Health Affairs Briefing on the June 2012 Issue

Health Affairs sponsored a briefing on the major articles in their June 2012 Issue entitled  “Focus on the Care Span for the Elderly and Disabled”.  “Care Span” is a new term for the full spectrum of services used by the elderly and disabled including acute care, chronic care and long term care services and supports up to and including death. The focus of the articles is on delivery system reform — i.e. how to reduce the fragmentation in these care systems, putting the patient at the center and improving transitions with the goals of improving the quality and outcomes of care while reducing costs.  http://content.healthaffairs.org/content/31/6.toc

Several of the articles highlight efforts to improve care for a subset of the population that are the
most frequent users of the Care Span.  Dual eligibles have coverage under both the  Medicare and Medicaid programs but still face daunting challenges in accessing care that is efficient and meets their needs.  The researchers emphasized that the interventions need to focus on integration of the financing and the two benefit packages while tailoring the interventions to very distinct subsets, e.g. the disabled and the frail elderly.  Barbara Edwards from CMS discussed the many new programs and demonstration projects that CMS is supporting to provide funding to encourage change at the state and community levels including the state dual integration demonstrations, Alignment Initiatives, Money follows the Person, Independence at Home, Health Homes, Partnership and Transition initiatives, programs to strengthen primary care.  The laundry list of new programs caused Susan Dentzer to ask if states were getting “demonstration fatigue”, something that I have wondered about while trying to remember the differences among the programs which often have same goals and objectives and similar focus to accomplishing the triple aim.  Marsha Gold pointed out that while dual eligibles are of great policy interest, there isn’t a lot of timely data and there are only a small number of states and health plans that have a track record of successfully serving these high need populations.  The article by Tricia Neuman and colleagues from the Kaiser Family Foundation recommends that initiatives to shift the duals into managed care plans need to be cautious and give time to develop infrastructure to serve patients with complex needs. State budgetary pressures are currently focused on a much more aggressive timetable.

[Saved entries]
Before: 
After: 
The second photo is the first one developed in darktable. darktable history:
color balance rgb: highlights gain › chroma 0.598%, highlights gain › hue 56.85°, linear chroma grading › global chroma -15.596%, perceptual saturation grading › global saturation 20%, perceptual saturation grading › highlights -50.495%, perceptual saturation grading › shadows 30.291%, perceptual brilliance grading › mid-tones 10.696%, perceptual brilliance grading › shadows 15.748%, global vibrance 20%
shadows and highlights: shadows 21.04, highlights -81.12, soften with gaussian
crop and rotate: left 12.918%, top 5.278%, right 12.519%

...

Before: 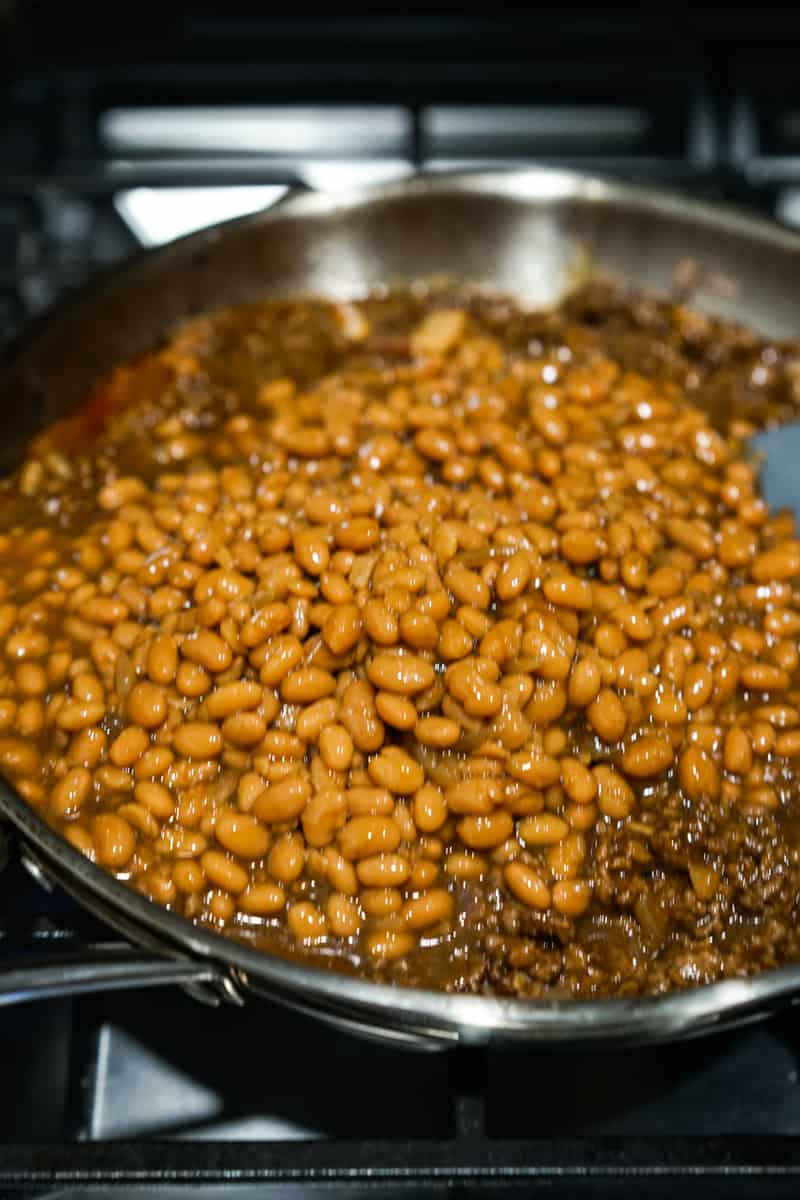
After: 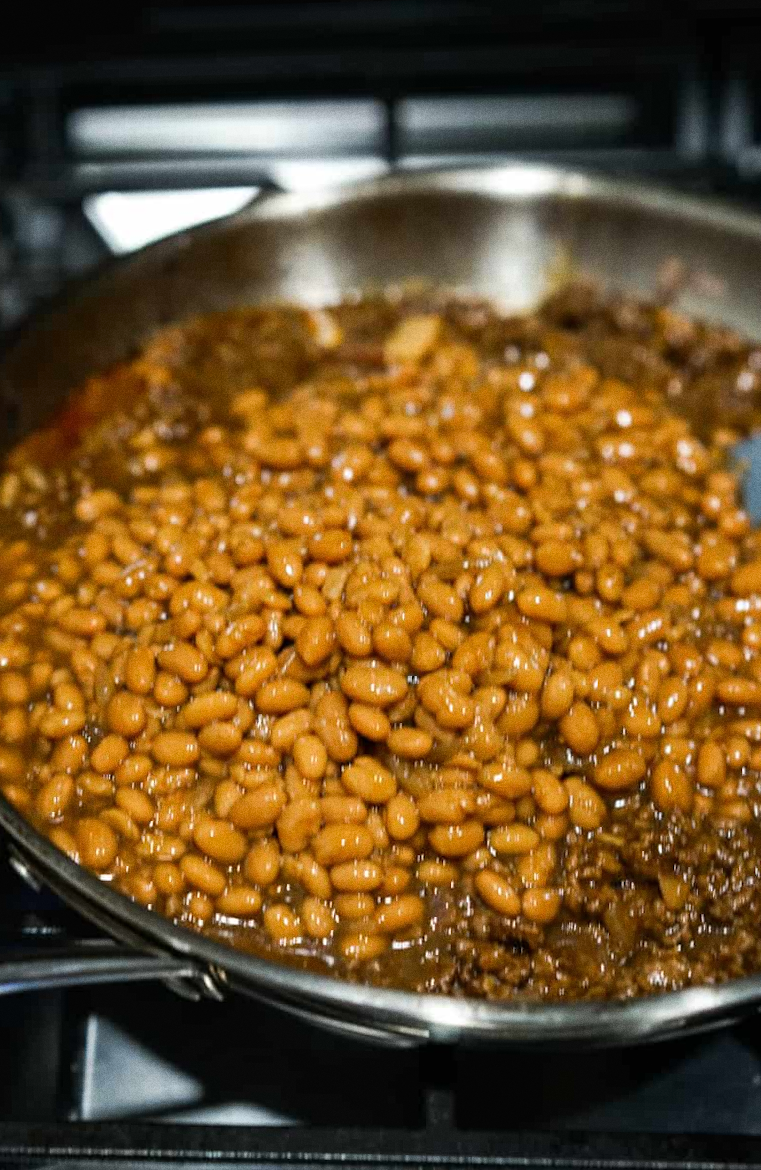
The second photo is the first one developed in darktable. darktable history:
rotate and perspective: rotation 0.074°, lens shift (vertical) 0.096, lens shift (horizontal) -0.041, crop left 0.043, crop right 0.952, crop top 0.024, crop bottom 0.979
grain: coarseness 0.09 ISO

EXERCISE REQUIREMENTS ::
[a] In the write-up on the Health Affairs briefing, who asked whether states were getting "demonstration fatigue"?
[b] Continue the write-up on the Health Affairs briefing from the point where it stops.
None of the saved entries are needed for this work.

RESPONSES PER TASK ::
[a] Susan Dentzer

[b]
Two other presentations caught my attention.  Randy Brown revisited the Medicare Care Coordination demonstrations which were declared unsuccessful during the initial evaluation and found that 4 demonstrations were successful in reducing costs for high risk enrollees. The high risk enrollees had congestive heart failure, COPD, and coronary artery disease and one hospitalization in the prior year as a severity proxy and two or more hospitalizations with  one or more of 12 chronic conditions. The study found that savings were only $123 per patient per month and thus case management fees must be below this level to produce net savings. Deborah Peikes looked at another Coordinated Care  demonstration at Washington University and found that care coordination was successful after a major redesign  eliminated the telephonic care management and focused in-person care management.  Other successful ingredients were focus on managing transitions post hospital discharge, use of structured care plans, aggressive medication management and focus on higher-risk enrollees.